▶ **Task input**:
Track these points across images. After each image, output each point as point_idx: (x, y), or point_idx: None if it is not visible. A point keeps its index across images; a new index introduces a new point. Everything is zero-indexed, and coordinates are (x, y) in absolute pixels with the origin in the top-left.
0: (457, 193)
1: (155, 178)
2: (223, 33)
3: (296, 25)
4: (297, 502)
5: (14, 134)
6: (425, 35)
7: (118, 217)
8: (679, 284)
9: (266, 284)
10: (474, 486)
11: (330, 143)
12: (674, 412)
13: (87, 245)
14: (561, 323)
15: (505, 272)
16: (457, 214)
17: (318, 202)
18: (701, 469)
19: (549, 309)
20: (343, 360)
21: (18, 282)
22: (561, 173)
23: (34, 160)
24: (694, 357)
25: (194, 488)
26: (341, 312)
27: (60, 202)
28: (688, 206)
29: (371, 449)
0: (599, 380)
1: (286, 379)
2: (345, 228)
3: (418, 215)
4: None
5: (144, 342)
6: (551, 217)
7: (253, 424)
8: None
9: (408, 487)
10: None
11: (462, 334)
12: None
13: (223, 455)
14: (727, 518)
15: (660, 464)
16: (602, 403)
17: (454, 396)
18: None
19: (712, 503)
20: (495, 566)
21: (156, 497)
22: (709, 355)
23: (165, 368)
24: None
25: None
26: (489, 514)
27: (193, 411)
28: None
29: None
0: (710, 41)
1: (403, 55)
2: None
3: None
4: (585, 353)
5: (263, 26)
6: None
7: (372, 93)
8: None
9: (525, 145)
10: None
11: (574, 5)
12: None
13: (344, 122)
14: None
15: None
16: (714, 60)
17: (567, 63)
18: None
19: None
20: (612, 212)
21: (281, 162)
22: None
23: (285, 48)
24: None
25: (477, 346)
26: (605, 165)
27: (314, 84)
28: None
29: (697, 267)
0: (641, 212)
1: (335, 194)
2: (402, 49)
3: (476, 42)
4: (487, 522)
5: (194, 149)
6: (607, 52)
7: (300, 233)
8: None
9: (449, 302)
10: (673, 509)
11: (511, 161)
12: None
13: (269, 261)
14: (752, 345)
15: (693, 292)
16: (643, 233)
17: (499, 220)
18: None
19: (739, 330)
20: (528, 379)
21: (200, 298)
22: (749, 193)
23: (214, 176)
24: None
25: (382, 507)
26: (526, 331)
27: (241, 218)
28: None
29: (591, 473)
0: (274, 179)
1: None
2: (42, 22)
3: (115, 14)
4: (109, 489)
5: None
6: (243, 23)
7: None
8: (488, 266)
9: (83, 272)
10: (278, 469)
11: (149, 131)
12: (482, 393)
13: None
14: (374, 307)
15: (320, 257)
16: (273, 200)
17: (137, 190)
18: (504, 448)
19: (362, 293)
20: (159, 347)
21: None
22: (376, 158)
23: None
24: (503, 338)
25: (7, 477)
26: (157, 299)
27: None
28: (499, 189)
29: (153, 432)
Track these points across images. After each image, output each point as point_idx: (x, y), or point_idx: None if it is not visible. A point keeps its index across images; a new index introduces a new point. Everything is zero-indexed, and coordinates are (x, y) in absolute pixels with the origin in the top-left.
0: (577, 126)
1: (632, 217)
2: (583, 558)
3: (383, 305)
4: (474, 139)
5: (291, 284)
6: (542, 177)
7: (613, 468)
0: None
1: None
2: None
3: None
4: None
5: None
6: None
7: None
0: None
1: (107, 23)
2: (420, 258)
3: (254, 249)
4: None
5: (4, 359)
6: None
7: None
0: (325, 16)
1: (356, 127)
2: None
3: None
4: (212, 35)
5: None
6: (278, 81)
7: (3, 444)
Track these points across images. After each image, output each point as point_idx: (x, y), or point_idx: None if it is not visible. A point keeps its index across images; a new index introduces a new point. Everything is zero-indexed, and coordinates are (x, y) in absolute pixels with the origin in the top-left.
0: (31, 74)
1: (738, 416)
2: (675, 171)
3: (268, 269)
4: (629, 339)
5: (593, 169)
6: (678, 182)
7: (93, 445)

▶ **To be done**: Please format the data above as a JSON list of strings, with one string for each line and blank lines left out.

▶ **Correct answer**:
[
  "Track these points across images. After each image, output each point as point_idx: (x, y), or point_idx: None if it is not visible. A point keeps its index across images; a new index introduces a new point. Everything is zero-indexed, and coordinates are (x, y) in absolute pixels with the origin in the top-left.",
  "0: (457, 193)",
  "1: (155, 178)",
  "2: (223, 33)",
  "3: (296, 25)",
  "4: (297, 502)",
  "5: (14, 134)",
  "6: (425, 35)",
  "7: (118, 217)",
  "8: (679, 284)",
  "9: (266, 284)",
  "10: (474, 486)",
  "11: (330, 143)",
  "12: (674, 412)",
  "13: (87, 245)",
  "14: (561, 323)",
  "15: (505, 272)",
  "16: (457, 214)",
  "17: (318, 202)",
  "18: (701, 469)",
  "19: (549, 309)",
  "20: (343, 360)",
  "21: (18, 282)",
  "22: (561, 173)",
  "23: (34, 160)",
  "24: (694, 357)",
  "25: (194, 488)",
  "26: (341, 312)",
  "27: (60, 202)",
  "28: (688, 206)",
  "29: (371, 449)",
  "0: (599, 380)",
  "1: (286, 379)",
  "2: (345, 228)",
  "3: (418, 215)",
  "4: None",
  "5: (144, 342)",
  "6: (551, 217)",
  "7: (253, 424)",
  "8: None",
  "9: (408, 487)",
  "10: None",
  "11: (462, 334)",
  "12: None",
  "13: (223, 455)",
  "14: (727, 518)",
  "15: (660, 464)",
  "16: (602, 403)",
  "17: (454, 396)",
  "18: None",
  "19: (712, 503)",
  "20: (495, 566)",
  "21: (156, 497)",
  "22: (709, 355)",
  "23: (165, 368)",
  "24: None",
  "25: None",
  "26: (489, 514)",
  "27: (193, 411)",
  "28: None",
  "29: None",
  "0: (710, 41)",
  "1: (403, 55)",
  "2: None",
  "3: None",
  "4: (585, 353)",
  "5: (263, 26)",
  "6: None",
  "7: (372, 93)",
  "8: None",
  "9: (525, 145)",
  "10: None",
  "11: (574, 5)",
  "12: None",
  "13: (344, 122)",
  "14: None",
  "15: None",
  "16: (714, 60)",
  "17: (567, 63)",
  "18: None",
  "19: None",
  "20: (612, 212)",
  "21: (281, 162)",
  "22: None",
  "23: (285, 48)",
  "24: None",
  "25: (477, 346)",
  "26: (605, 165)",
  "27: (314, 84)",
  "28: None",
  "29: (697, 267)",
  "0: (641, 212)",
  "1: (335, 194)",
  "2: (402, 49)",
  "3: (476, 42)",
  "4: (487, 522)",
  "5: (194, 149)",
  "6: (607, 52)",
  "7: (300, 233)",
  "8: None",
  "9: (449, 302)",
  "10: (673, 509)",
  "11: (511, 161)",
  "12: None",
  "13: (269, 261)",
  "14: (752, 345)",
  "15: (693, 292)",
  "16: (643, 233)",
  "17: (499, 220)",
  "18: None",
  "19: (739, 330)",
  "20: (528, 379)",
  "21: (200, 298)",
  "22: (749, 193)",
  "23: (214, 176)",
  "24: None",
  "25: (382, 507)",
  "26: (526, 331)",
  "27: (241, 218)",
  "28: None",
  "29: (591, 473)",
  "0: (274, 179)",
  "1: None",
  "2: (42, 22)",
  "3: (115, 14)",
  "4: (109, 489)",
  "5: None",
  "6: (243, 23)",
  "7: None",
  "8: (488, 266)",
  "9: (83, 272)",
  "10: (278, 469)",
  "11: (149, 131)",
  "12: (482, 393)",
  "13: None",
  "14: (374, 307)",
  "15: (320, 257)",
  "16: (273, 200)",
  "17: (137, 190)",
  "18: (504, 448)",
  "19: (362, 293)",
  "20: (159, 347)",
  "21: None",
  "22: (376, 158)",
  "23: None",
  "24: (503, 338)",
  "25: (7, 477)",
  "26: (157, 299)",
  "27: None",
  "28: (499, 189)",
  "29: (153, 432)",
  "Track these points across images. After each image, output each point as point_idx: (x, y), or point_idx: None if it is not visible. A point keeps its index across images; a new index introduces a new point. Everything is zero-indexed, and coordinates are (x, y) in absolute pixels with the origin in the top-left.",
  "0: (577, 126)",
  "1: (632, 217)",
  "2: (583, 558)",
  "3: (383, 305)",
  "4: (474, 139)",
  "5: (291, 284)",
  "6: (542, 177)",
  "7: (613, 468)",
  "0: None",
  "1: None",
  "2: None",
  "3: None",
  "4: None",
  "5: None",
  "6: None",
  "7: None",
  "0: None",
  "1: (107, 23)",
  "2: (420, 258)",
  "3: (254, 249)",
  "4: None",
  "5: (4, 359)",
  "6: None",
  "7: None",
  "0: (325, 16)",
  "1: (356, 127)",
  "2: None",
  "3: None",
  "4: (212, 35)",
  "5: None",
  "6: (278, 81)",
  "7: (3, 444)",
  "Track these points across images. After each image, output each point as point_idx: (x, y), or point_idx: None if it is not visible. A point keeps its index across images; a new index introduces a new point. Everything is zero-indexed, and coordinates are (x, y) in absolute pixels with the origin in the top-left.",
  "0: (31, 74)",
  "1: (738, 416)",
  "2: (675, 171)",
  "3: (268, 269)",
  "4: (629, 339)",
  "5: (593, 169)",
  "6: (678, 182)",
  "7: (93, 445)"
]